Date of Award

Spring 2014

Degree Type


Degree Name

Master of Science (MS)



First Advisor

Kari L. Clase

Committee Chair

Kari L. Clase

Committee Member 1

Jenna L. Rickus

Committee Member 2

John A. Springer


Glioblastoma Multiforme (GBM) is the most common and malignant form of the primary brain tumor. Due to its highly invasive nature, current treatment options have not been able to improve the survival rate in past 20 years. In order to discover GBM therapeutic targets, omics technologies have been widely used to identify potential biomarkers. ^ This research study focused on investigating lipid biomarkers of human GBM orthotopic mouse models employing mass spectrometry. Human tumor cell lines GBM10 and GBM43 were injected in the right cerebral hemisphere and flank sites in NOD/SCID mice (n = 10 mice per group). Left cerebral hemispheres of the mouse brains were harvested as control tissue. After harvesting brain and flank tumors and control brain from the xenograft models, protein, metabolites, and lipids of tumor samples were collected through the simple extraction procedure. These samples were analyzed by reverse phase high performance liquid chromatography - Fourier transform ion cyclotron resonance mass spectrometry (RHPLC-FTMS). FTMS analyzers have the highest resolving power of all MS instruments, which is ideal for complex mixtures such as GBM tissue. Spectra obtained from the FTMS analysis were analyzed using Student t-tests to detect significant differences in tissue profiles at a level of p = 0.05. Compounds below this threshold were identified through a database using the m/z ratio. ^ Lipidomic analysis indicated the possible differentially expressed lipids classes in GBM tissues, and connected to metabolic pathways, tumor proliferation and immunodepression.
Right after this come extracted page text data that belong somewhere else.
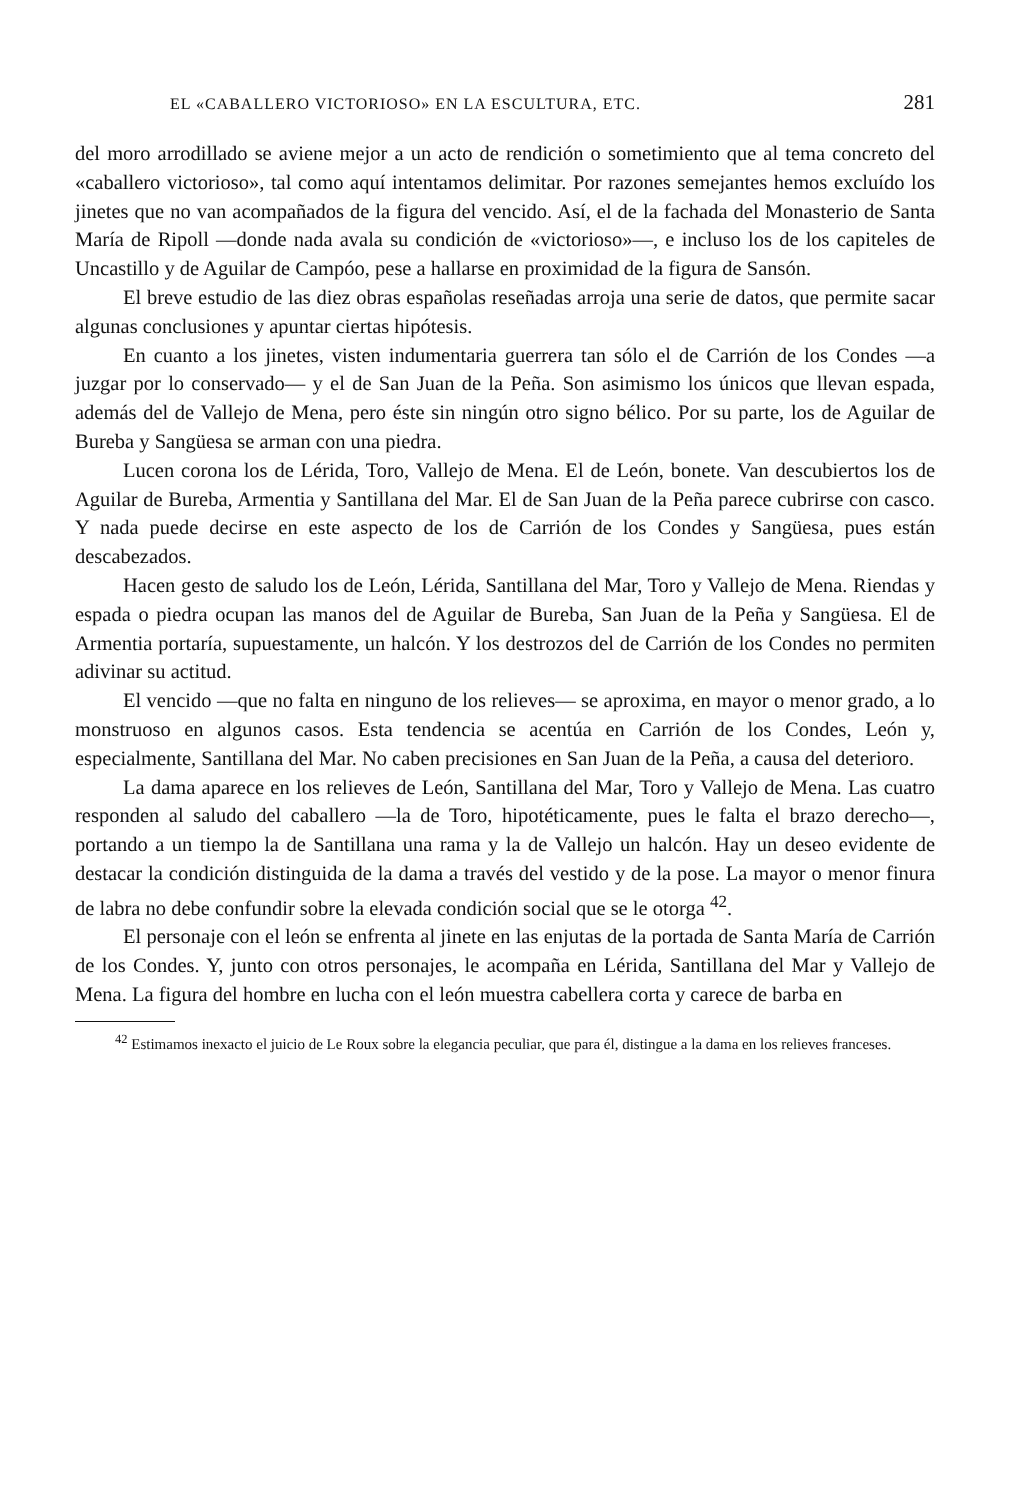EL «CABALLERO VICTORIOSO» EN LA ESCULTURA, ETC. 281
del moro arrodillado se aviene mejor a un acto de rendición o sometimiento que al tema concreto del «caballero victorioso», tal como aquí intentamos delimitar. Por razones semejantes hemos excluído los jinetes que no van acompañados de la figura del vencido. Así, el de la fachada del Monasterio de Santa María de Ripoll —donde nada avala su condición de «victorioso»—, e incluso los de los capiteles de Uncastillo y de Aguilar de Campóo, pese a hallarse en proximidad de la figura de Sansón.
El breve estudio de las diez obras españolas reseñadas arroja una serie de datos, que permite sacar algunas conclusiones y apuntar ciertas hipótesis.
En cuanto a los jinetes, visten indumentaria guerrera tan sólo el de Carrión de los Condes —a juzgar por lo conservado— y el de San Juan de la Peña. Son asimismo los únicos que llevan espada, además del de Vallejo de Mena, pero éste sin ningún otro signo bélico. Por su parte, los de Aguilar de Bureba y Sangüesa se arman con una piedra.
Lucen corona los de Lérida, Toro, Vallejo de Mena. El de León, bonete. Van descubiertos los de Aguilar de Bureba, Armentia y Santillana del Mar. El de San Juan de la Peña parece cubrirse con casco. Y nada puede decirse en este aspecto de los de Carrión de los Condes y Sangüesa, pues están descabezados.
Hacen gesto de saludo los de León, Lérida, Santillana del Mar, Toro y Vallejo de Mena. Riendas y espada o piedra ocupan las manos del de Aguilar de Bureba, San Juan de la Peña y Sangüesa. El de Armentia portaría, supuestamente, un halcón. Y los destrozos del de Carrión de los Condes no permiten adivinar su actitud.
El vencido —que no falta en ninguno de los relieves— se aproxima, en mayor o menor grado, a lo monstruoso en algunos casos. Esta tendencia se acentúa en Carrión de los Condes, León y, especialmente, Santillana del Mar. No caben precisiones en San Juan de la Peña, a causa del deterioro.
La dama aparece en los relieves de León, Santillana del Mar, Toro y Vallejo de Mena. Las cuatro responden al saludo del caballero —la de Toro, hipotéticamente, pues le falta el brazo derecho—, portando a un tiempo la de Santillana una rama y la de Vallejo un halcón. Hay un deseo evidente de destacar la condición distinguida de la dama a través del vestido y de la pose. La mayor o menor finura de labra no debe confundir sobre la elevada condición social que se le otorga <sup>42</sup>.
El personaje con el león se enfrenta al jinete en las enjutas de la portada de Santa María de Carrión de los Condes. Y, junto con otros personajes, le acompaña en Lérida, Santillana del Mar y Vallejo de Mena. La figura del hombre en lucha con el león muestra cabellera corta y carece de barba en
<sup>42</sup> Estimamos inexacto el juicio de Le Roux sobre la elegancia peculiar, que para él, distingue a la dama en los relieves franceses.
Most significantly expressed lipids were glycerophospholipids, glycerophosphocholines, glycerophoserines, and triradylglycerols. Accompanying these studies is a collaborative effort to improve the effectiveness and efficiency of computational pipelines that are imperative to the analytics, visualization, identification, and interpretation of the omics data. Only by carefully integrating the computational pipelines can we successfully perform the types of integrative studies needed to advance the identification of cancer biomarkers for diagnosis and prognosis, and our integrative studies serve as a case study for our pipeline advancement efforts.